:: Supplied records ::
»»

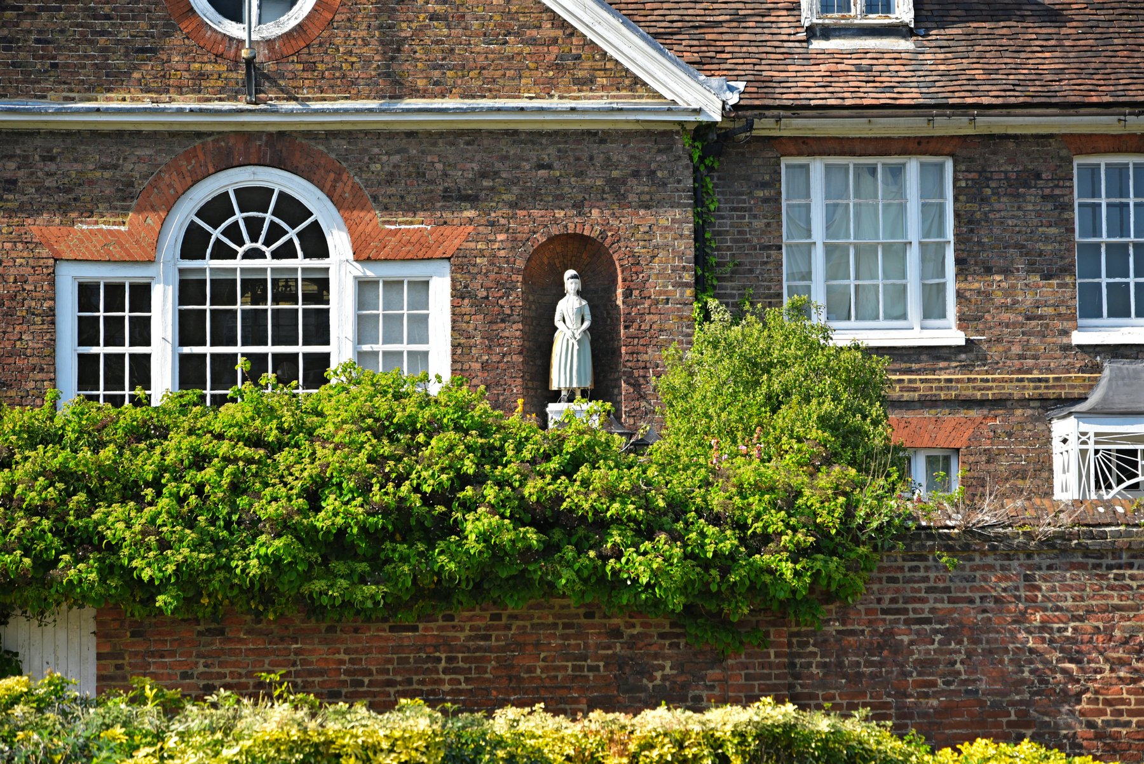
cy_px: 382
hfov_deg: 25.4
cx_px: 572
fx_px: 2543
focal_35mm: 80
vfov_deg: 17.1
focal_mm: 80
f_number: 4.5
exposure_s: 1/320
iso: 320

««

:: Your instructions ::
Could you repeat all of the entries exactly, without any of the images?

:: Expected answer ::
cy_px: 382
hfov_deg: 25.4
cx_px: 572
fx_px: 2543
focal_35mm: 80
vfov_deg: 17.1
focal_mm: 80
f_number: 4.5
exposure_s: 1/320
iso: 320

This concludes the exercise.